— start of TEXT SHOWN —

Talking about what’s in is so last season!
On Saturday, the Globe and Mail’s style section team put out a list of fashion and design trend predictions for 2010.
On the list are clogs, trench pieces, a graphic eighties influence in home accessories and a movement they call “Anything Goes”:
“If there is a primary trend for 2010, it may be the “untrend.” Now that design and decorating information is available through the click of a mouse, the dictation of design precepts by decorating elites is quickly becoming a thing of the past.”
I’m all for encouraging free expression but the trend of the untrend is a convoluted idea that seems completely at odds with the shared, social media consciousness invading our brains. Trending seems more likely than ever and now there’s a trail of tweets and Facebook posts that follow how the word was spread.

— end of TEXT SHOWN —
— start of EXTRACTED MATERIAL —

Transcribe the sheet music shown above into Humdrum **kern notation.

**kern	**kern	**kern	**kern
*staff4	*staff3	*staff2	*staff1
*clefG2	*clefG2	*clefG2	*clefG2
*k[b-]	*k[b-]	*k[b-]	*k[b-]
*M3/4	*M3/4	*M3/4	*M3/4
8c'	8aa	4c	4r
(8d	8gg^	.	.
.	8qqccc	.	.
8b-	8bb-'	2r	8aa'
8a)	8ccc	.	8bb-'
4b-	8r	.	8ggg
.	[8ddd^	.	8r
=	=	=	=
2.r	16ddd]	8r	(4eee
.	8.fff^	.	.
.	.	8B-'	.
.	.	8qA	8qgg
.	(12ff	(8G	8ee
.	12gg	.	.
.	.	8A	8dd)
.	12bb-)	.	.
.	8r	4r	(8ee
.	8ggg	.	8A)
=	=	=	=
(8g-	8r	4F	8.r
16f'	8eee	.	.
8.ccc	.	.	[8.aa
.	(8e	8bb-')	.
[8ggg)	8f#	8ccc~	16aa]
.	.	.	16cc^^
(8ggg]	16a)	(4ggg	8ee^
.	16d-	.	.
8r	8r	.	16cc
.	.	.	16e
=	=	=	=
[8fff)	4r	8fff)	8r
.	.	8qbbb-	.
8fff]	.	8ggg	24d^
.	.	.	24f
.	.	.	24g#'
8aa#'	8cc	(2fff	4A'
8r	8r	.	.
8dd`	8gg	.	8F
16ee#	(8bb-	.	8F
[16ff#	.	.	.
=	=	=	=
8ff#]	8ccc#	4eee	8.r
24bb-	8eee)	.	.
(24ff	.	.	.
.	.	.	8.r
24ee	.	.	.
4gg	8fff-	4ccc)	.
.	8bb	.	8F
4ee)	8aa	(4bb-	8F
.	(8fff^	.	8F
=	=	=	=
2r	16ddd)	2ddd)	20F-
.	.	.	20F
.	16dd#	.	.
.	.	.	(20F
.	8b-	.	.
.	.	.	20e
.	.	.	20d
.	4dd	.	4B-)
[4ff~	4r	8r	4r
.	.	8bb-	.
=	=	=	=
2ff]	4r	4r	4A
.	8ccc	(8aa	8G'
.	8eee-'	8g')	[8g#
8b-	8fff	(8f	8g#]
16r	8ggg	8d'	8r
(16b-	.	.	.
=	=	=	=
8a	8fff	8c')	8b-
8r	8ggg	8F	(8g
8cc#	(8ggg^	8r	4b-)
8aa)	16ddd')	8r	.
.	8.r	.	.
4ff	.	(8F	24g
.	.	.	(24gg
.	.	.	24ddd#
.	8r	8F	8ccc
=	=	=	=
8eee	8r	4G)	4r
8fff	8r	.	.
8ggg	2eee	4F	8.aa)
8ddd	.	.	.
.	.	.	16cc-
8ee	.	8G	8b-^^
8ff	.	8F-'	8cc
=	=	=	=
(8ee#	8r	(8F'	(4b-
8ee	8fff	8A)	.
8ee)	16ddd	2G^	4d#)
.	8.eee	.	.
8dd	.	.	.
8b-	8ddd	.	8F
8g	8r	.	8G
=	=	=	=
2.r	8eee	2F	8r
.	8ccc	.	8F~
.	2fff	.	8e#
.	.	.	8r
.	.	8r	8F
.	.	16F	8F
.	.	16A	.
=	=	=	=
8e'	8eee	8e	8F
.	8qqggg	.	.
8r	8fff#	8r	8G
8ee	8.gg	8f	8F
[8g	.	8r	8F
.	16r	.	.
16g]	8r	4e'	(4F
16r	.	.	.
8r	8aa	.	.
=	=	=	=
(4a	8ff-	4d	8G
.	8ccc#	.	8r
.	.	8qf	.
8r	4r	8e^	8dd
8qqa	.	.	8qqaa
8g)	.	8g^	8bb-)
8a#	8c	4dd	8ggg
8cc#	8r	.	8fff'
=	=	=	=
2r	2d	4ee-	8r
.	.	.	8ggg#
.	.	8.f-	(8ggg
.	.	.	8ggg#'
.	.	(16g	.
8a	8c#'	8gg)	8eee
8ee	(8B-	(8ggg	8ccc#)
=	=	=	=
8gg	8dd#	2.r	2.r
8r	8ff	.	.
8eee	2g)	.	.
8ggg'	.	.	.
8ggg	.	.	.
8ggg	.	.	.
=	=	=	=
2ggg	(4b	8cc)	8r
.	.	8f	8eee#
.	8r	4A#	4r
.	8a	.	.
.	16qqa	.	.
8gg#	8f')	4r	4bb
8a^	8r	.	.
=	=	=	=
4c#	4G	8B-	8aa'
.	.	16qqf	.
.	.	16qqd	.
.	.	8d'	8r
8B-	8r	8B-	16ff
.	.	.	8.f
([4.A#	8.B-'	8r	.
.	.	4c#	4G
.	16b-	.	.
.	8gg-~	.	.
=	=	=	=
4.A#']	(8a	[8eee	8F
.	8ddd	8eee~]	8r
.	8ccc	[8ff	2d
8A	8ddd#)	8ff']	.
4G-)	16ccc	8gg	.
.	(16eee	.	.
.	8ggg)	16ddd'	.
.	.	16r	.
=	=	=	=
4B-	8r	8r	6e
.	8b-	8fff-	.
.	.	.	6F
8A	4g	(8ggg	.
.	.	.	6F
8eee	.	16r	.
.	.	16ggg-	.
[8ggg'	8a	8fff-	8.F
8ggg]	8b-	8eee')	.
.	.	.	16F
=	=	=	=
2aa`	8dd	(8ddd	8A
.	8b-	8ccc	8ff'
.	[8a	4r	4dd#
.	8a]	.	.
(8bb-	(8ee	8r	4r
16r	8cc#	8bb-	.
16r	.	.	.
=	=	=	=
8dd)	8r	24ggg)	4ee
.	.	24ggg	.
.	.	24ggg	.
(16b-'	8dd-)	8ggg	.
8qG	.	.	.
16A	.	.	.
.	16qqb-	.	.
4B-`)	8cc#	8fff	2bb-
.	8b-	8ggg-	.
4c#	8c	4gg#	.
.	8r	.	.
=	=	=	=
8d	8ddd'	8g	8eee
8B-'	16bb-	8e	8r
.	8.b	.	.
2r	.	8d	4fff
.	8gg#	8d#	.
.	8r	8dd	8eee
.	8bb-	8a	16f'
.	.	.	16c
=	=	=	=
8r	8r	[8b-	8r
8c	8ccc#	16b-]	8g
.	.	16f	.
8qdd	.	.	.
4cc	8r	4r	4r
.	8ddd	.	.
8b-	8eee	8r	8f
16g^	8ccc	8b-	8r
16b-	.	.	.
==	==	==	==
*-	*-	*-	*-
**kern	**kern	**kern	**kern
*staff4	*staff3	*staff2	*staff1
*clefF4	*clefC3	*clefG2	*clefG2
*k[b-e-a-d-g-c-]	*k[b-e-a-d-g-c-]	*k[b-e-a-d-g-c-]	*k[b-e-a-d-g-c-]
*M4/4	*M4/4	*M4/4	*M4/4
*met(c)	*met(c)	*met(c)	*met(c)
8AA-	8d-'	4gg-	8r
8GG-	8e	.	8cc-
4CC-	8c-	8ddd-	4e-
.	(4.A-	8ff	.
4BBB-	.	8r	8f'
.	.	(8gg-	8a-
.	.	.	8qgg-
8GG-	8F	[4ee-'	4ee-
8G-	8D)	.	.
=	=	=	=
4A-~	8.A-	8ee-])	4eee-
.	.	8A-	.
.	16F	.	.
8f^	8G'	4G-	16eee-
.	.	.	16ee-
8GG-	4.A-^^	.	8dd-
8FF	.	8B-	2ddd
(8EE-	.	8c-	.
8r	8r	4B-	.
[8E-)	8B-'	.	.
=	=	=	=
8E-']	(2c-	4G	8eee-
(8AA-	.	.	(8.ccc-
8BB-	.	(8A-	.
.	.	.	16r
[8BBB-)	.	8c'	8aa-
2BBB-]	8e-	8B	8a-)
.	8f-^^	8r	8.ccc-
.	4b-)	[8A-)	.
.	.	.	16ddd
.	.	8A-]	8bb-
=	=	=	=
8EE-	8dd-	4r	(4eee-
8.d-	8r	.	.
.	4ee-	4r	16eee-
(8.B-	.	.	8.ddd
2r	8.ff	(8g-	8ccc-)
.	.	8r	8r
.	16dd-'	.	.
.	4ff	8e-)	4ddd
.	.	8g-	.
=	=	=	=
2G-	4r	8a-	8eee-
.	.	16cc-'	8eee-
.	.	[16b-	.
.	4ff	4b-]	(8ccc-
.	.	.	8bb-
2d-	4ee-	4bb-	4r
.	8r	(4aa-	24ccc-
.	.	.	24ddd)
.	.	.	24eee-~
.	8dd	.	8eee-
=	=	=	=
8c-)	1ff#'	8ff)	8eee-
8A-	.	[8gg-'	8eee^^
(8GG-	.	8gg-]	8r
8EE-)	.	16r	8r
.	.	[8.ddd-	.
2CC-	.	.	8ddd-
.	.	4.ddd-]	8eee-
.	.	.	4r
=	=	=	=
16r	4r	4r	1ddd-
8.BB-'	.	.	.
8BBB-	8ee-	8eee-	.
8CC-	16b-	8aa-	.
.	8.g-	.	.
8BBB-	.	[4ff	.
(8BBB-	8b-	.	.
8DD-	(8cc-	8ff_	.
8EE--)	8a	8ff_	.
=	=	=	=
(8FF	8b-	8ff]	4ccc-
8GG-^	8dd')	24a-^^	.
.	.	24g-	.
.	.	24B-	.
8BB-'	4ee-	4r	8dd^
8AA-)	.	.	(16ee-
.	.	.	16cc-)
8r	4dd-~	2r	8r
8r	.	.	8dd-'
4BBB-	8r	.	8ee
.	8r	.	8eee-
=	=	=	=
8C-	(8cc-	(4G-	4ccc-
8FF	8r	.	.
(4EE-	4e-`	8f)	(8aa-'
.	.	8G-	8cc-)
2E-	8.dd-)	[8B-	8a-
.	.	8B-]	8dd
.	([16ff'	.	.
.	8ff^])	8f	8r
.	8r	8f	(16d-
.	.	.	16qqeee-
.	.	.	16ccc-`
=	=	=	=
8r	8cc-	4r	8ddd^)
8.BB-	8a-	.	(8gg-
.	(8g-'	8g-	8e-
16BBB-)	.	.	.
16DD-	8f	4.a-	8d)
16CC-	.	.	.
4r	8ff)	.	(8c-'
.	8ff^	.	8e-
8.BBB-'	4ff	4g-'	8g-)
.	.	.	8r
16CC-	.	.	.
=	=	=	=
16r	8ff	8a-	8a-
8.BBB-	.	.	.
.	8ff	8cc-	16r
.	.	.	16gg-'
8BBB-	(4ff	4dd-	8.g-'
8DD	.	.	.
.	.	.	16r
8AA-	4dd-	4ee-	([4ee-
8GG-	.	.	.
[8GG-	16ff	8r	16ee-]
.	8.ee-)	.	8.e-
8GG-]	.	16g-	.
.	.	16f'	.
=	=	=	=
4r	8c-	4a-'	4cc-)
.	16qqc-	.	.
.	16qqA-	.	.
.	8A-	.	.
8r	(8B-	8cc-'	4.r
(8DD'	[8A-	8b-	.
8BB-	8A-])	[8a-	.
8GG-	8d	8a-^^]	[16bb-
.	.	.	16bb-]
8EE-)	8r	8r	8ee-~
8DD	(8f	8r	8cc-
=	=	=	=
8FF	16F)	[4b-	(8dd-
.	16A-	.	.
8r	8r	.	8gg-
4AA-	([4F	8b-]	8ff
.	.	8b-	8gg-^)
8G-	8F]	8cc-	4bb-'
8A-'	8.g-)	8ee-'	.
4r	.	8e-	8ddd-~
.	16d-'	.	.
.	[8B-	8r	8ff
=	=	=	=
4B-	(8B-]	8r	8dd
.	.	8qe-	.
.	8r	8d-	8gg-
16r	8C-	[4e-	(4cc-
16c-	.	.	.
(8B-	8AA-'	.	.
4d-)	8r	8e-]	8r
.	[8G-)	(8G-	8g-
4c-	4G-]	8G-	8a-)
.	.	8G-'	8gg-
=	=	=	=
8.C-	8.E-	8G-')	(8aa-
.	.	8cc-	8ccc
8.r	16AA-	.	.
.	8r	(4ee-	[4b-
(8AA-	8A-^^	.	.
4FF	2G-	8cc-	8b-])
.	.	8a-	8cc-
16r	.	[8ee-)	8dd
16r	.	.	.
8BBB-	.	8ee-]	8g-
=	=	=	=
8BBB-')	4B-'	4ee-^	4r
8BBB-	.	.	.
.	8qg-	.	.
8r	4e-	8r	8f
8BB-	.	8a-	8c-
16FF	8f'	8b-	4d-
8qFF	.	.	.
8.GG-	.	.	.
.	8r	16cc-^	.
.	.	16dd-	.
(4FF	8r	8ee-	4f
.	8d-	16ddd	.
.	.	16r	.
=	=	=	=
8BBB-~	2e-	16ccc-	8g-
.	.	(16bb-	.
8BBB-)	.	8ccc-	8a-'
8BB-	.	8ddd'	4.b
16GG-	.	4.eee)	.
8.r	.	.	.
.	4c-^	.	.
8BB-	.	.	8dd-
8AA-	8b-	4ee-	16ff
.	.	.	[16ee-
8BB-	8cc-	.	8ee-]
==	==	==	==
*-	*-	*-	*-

— end of EXTRACTED MATERIAL —

Answer these about the post on 2010 trend predictions:
1. Which newspaper's style section team released the list of predictions?
2. According to the quoted passage, what may be the primary trend for 2010?
3. In the final sentence, what follows how the word was spread?

OUTPUT:
1. The Globe and Mail.
2. The "untrend."
3. A trail of tweets and Facebook posts.